[[ DATA open ]]

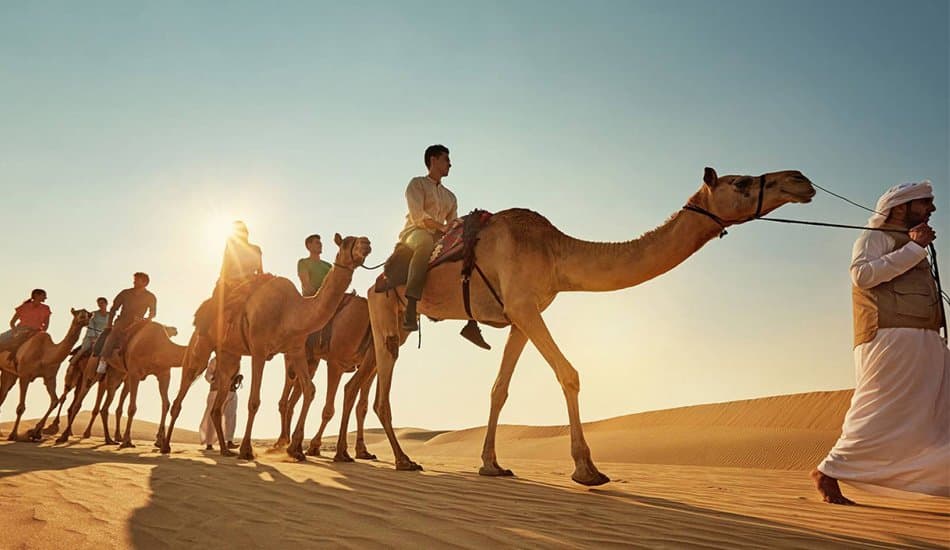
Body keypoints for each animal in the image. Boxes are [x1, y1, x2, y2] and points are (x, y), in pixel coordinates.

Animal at [0, 308, 92, 441]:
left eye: (88, 314)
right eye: (78, 313)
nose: (85, 319)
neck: (45, 354)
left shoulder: (49, 378)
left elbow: (55, 401)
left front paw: (35, 432)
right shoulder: (25, 375)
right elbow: (21, 408)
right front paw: (14, 435)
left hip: (9, 372)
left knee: (3, 393)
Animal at [270, 293, 378, 459]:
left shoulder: (371, 366)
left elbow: (362, 406)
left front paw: (362, 451)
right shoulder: (335, 363)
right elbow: (328, 409)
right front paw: (314, 447)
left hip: (311, 361)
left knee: (295, 394)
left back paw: (289, 442)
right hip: (295, 357)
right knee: (288, 393)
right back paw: (283, 441)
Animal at [335, 167, 816, 486]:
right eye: (742, 182)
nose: (800, 179)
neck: (553, 251)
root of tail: (376, 277)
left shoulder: (521, 315)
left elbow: (500, 389)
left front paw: (491, 464)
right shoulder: (526, 307)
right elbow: (570, 374)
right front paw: (587, 468)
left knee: (368, 381)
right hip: (384, 311)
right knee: (380, 387)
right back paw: (401, 460)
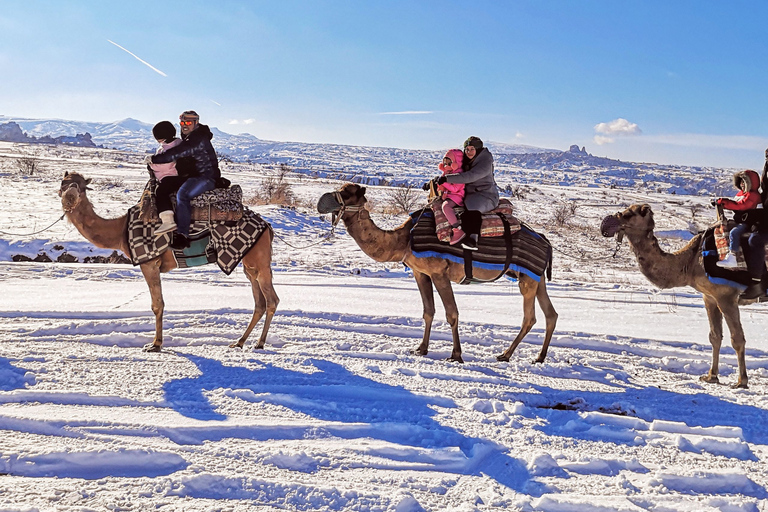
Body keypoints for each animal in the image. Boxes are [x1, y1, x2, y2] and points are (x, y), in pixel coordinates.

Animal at [58, 172, 280, 352]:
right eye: (63, 184)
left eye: (82, 187)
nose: (70, 196)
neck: (120, 231)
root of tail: (268, 227)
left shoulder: (149, 263)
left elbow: (157, 304)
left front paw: (155, 345)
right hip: (248, 263)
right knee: (259, 301)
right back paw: (239, 342)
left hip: (259, 260)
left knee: (271, 300)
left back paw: (259, 343)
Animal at [318, 184, 560, 364]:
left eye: (347, 193)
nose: (322, 202)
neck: (404, 240)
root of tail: (545, 241)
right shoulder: (420, 273)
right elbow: (428, 311)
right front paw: (421, 349)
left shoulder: (438, 272)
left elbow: (451, 313)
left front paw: (456, 355)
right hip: (535, 277)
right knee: (551, 314)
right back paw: (538, 357)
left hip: (527, 278)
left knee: (530, 317)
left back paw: (505, 354)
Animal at [600, 204, 752, 388]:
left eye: (628, 214)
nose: (606, 224)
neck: (690, 262)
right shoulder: (709, 296)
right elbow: (715, 336)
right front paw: (711, 376)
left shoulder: (726, 296)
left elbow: (737, 339)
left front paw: (741, 382)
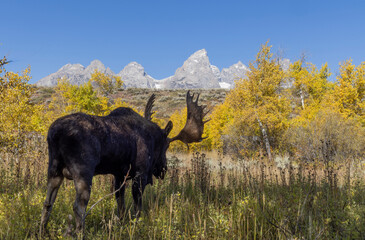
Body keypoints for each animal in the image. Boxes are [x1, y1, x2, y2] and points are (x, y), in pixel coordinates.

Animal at [39, 91, 208, 233]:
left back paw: (42, 231)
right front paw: (136, 225)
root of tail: (55, 133)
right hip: (83, 172)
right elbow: (137, 206)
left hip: (54, 170)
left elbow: (121, 204)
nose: (163, 169)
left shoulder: (119, 175)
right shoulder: (140, 174)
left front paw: (121, 223)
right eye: (166, 146)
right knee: (78, 207)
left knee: (47, 202)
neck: (153, 138)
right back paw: (81, 233)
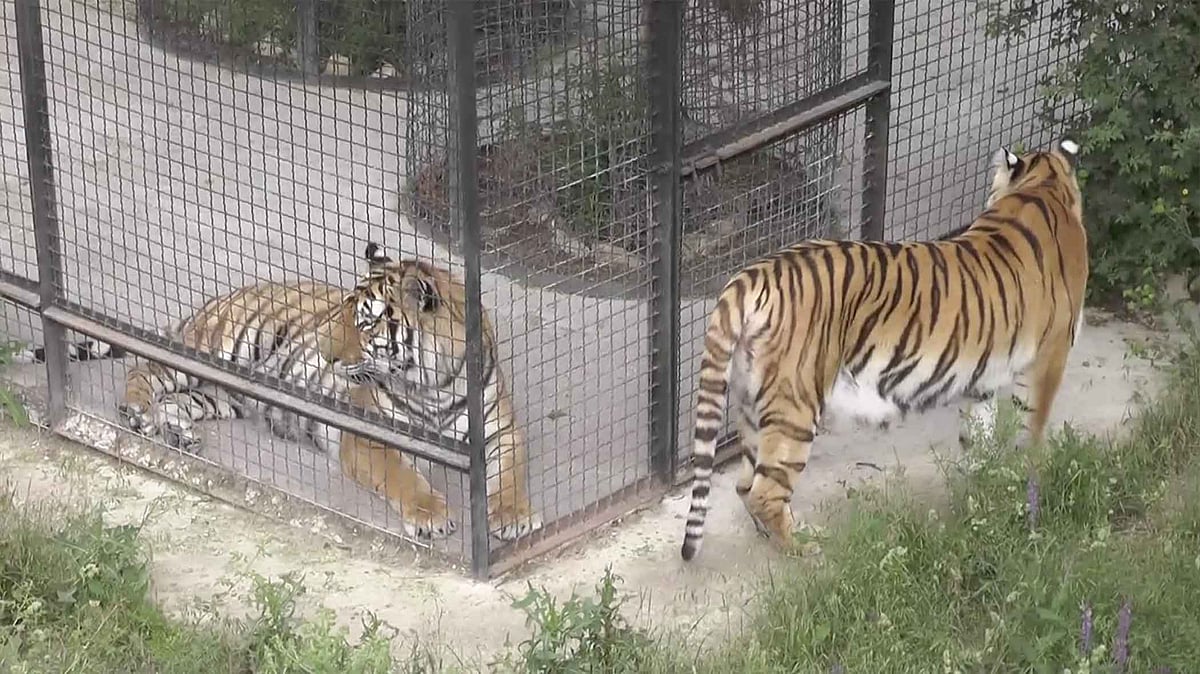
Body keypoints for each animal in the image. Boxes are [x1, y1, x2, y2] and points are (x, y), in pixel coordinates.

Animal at [16, 243, 542, 543]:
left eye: (365, 323)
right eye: (343, 313)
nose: (330, 354)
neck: (433, 384)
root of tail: (214, 300)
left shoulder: (501, 432)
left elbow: (512, 475)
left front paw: (514, 516)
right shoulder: (368, 437)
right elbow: (403, 477)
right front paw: (431, 515)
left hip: (223, 395)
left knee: (182, 401)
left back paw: (177, 433)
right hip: (214, 349)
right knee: (144, 370)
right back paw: (137, 412)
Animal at [679, 139, 1087, 562]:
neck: (1044, 186)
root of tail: (752, 275)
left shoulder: (985, 380)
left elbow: (979, 436)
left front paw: (983, 485)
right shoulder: (1052, 356)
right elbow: (1035, 425)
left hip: (750, 400)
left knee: (745, 483)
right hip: (796, 403)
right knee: (765, 491)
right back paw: (807, 546)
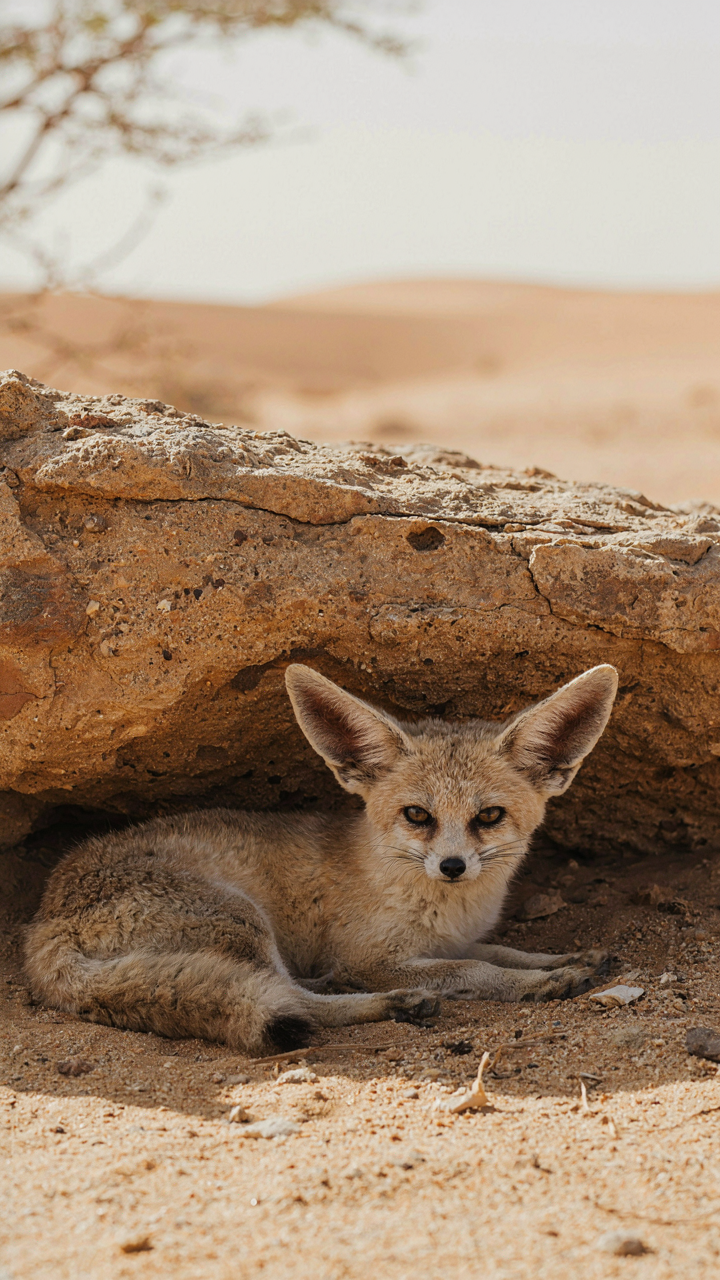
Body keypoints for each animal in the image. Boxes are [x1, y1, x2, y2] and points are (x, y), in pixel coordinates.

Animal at [24, 662, 618, 1055]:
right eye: (417, 815)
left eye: (489, 816)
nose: (452, 867)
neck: (447, 910)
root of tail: (41, 924)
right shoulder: (368, 958)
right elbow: (476, 968)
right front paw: (536, 985)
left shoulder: (455, 939)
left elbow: (503, 951)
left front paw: (564, 960)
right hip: (242, 918)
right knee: (293, 1000)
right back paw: (395, 1003)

[[ DATA closed ]]

**WHAT IS REQUIRED:** Pull each line containing the word "neck" out of the data above.

**WRITTEN RESPONSE:**
neck: (45, 354)
neck: (553, 251)
neck: (120, 231)
neck: (404, 240)
neck: (690, 262)
neck: (153, 138)
neck: (433, 384)
neck: (1044, 186)
neck: (447, 910)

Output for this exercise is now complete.